Article 5 (Article 5 #1)(35)



“Wait!” I yelled through the helmet. “Don’t I need instructions, or directions, or a training course, or…”

For just a moment, his fingers interlaced with mine over his chest.

“Lean the way I lean. Don’t fight me.”

*



DON’T fight me, Ember.

Absently, I rubbed my right temple with my thumb. I had to stop thinking of the person Chase had been.

“How did Mom look when she was released?” I asked, shaking off the memory.

“What?” His shoulders hunched, and he glanced out the side window.

“How did she look? After the sentencing.”

“I never said she’d been sentenced.”

My back straightened. “You implied it. You said people either get sentenced or sequestered. And you said they let her go, right? So she fulfilled her sentence?”

“Right.”

I groaned. The vague commitment to an explanation was almost worse than the earlier vow of silence.

“How long did you hold her for?”

“Just a day,” he said.

“Don’t give me too many details, okay? I don’t think I’ll be able to handle it.” I crossed my arms over my chest.

He was quiet, brooding again. What did I do to you? I wanted to shout at him. Why won’t you just talk to me? It would be so much easier to accept this person if I didn’t know him before he was guarded and wary and cold. If I couldn’t remember that once he’d been an open book and that the days had been too short to hold all our words. It was infuriating, and worse, it made me question if I’d grossly misjudged everything there had been between us.

He stretched his stiff neck from side to side.

“She looked…” he hesitated. “I don’t know, she looked like your mom. Short hair, big eyes. Little. What do you want me to say? I only saw her for a little while.”

I snorted at this summation. Leave it to a boy to be so literal.

“How did she seem? Was she scared?”

He considered this, and I could see a slight change in his face. A strain, pulling on the corners of his eyes. I was instantly worried.

“Yes. She was scared.” He cleared his throat, and I could tell her fear had pierced that callous shell. “But she was clearheaded, too. Not crazy, like some people get when they’re afraid. She was good under pressure, considering everything that had happened. She was absolutely determined we follow this plan.”

“Huh.” I slouched into the seat.

“What?” he asked earnestly. It crossed my mind that this was the first time he’d been interested in what I was thinking.

“I just never would have described her as clearheaded. I … I can’t believe I just said that. That’s terrible.” I cringed, feeling like I’d just betrayed her. “I don’t mean that she’s not capable of making decisions or anything. It’s just, under pressure, she’s usually … not.”

I saw a flash of our kitchen. Of her crying on the floor when I’d made Roy leave. Of all the times she’d brought home contraband, or gotten it in her head that she would tell off a soldier at the next compliance inspection. I was the safe and steady one. Not her. Now he was saying she didn’t need me, during the scariest time of our lives? That she could do this on her own? What had I been worrying about?

I pinched my eyes closed. They were burning, hot with tears I wouldn’t set loose.

“You’d have been proud of her,” he said quietly.

My heart cracked wide open. What was wrong with me? His words should have been a relief. But here I was, feeling inadequate because she could manage on her own. As if I were codependent or something.

Just as the wave rose, it receded, and left in its place was clarity.

I didn’t need her to feel strong, because she had made me strong. And I had made her strong, too. She was a big girl, like she’d told me countless times when I’d gotten fed up with her rabble-rousing. She’d make it to South Carolina; I just needed to get myself there.

*



“SORT of makes you feel short, doesn’t it?” I said as the highway approached an enormous wedge cut into the mountainside. The mustard-colored walls stretched up over three hundred feet on either side, so that only a band of silver sky was visible overhead. Trees and vines, in various states of maturity, reached their crooked fingers toward us, having been long without the care of city maintenance workers. Chase was forced to reduce our speed as we jostled over a mudslide that had spewed out onto the road.

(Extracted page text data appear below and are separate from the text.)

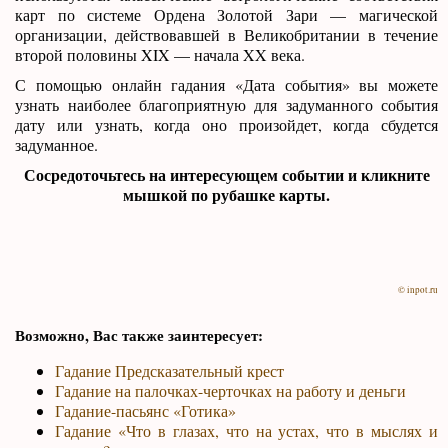
карт по системе Ордена Золотой Зари — магической
организации, действовавшей в Великобритании в течение
второй половины XIX — начала XX века.
С помощью онлайн гадания «Дата события» вы можете
узнать наиболее благоприятную для задуманного события
дату или узнать, когда оно произойдет, когда сбудется
задуманное.
Сосредоточьтесь на интересующем событии и кликните
мышкой по рубашке карты.
© inpot.ru
Возможно, Вас также заинтересует:
Гадание Предсказательный крест
Гадание на палочках-черточках на работу и деньги
Гадание-пасьянс «Готика»
Гадание «Что в глазах, что на устах, что в мыслях и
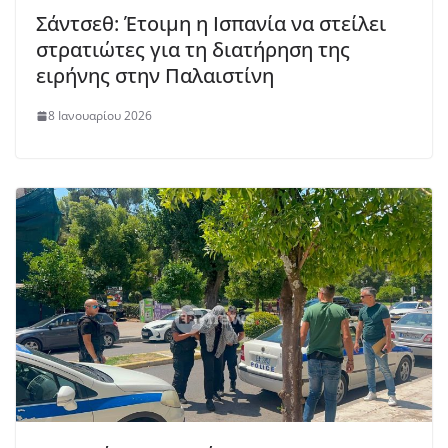
Σάντσεθ: Έτοιμη η Ισπανία να στείλει
στρατιώτες για τη διατήρηση της
ειρήνης στην Παλαιστίνη
8 Ιανουαρίου 2026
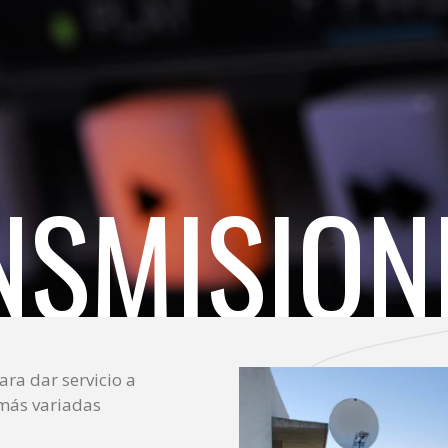
NSMISION
ra dar servicio a
 más variadas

A large sign on my right that read SIDELING HILL VISITOR’S CENTER, NEXT EXIT, had been tampered with: Just below the words, a cross and a flag had been spray-painted with a big neon green X through it. I’d seen symbols like this on the news when we’d had a television, but never in my hometown. It made me feel like a domesticated housecat thrown out into the wild.

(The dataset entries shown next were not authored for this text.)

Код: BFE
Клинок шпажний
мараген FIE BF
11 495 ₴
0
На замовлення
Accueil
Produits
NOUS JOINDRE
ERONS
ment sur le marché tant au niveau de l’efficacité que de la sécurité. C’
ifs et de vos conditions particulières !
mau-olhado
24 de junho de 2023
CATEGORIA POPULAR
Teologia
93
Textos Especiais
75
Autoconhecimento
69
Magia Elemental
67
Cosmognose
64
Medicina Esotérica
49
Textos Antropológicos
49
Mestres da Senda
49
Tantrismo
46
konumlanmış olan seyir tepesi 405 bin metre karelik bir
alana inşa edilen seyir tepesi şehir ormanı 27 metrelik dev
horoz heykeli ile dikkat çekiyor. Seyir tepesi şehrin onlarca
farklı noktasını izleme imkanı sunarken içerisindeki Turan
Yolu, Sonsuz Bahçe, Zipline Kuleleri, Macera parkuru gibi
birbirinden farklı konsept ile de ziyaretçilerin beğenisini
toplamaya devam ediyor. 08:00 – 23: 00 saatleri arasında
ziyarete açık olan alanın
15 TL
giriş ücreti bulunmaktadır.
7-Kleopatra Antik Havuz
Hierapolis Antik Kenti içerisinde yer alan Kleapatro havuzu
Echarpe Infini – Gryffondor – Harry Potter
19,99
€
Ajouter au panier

“You are short,” he commented, so late I’d forgotten I’d said anything. I tried to make myself taller in the seat, as if to say Five four isn’t that short, but the truck bounced so hard over the ground it was impossible to stay rigid.

We passed through the gap of Sideling Hill and continued on toward Hagerstown. Thirty-three more miles, the sign said. It was evacuated so quickly that most stores had been abandoned, full of merchandise. We’d see how intact that merchandise still was, eight years later, then catch the connecting highway south to Harrisonburg.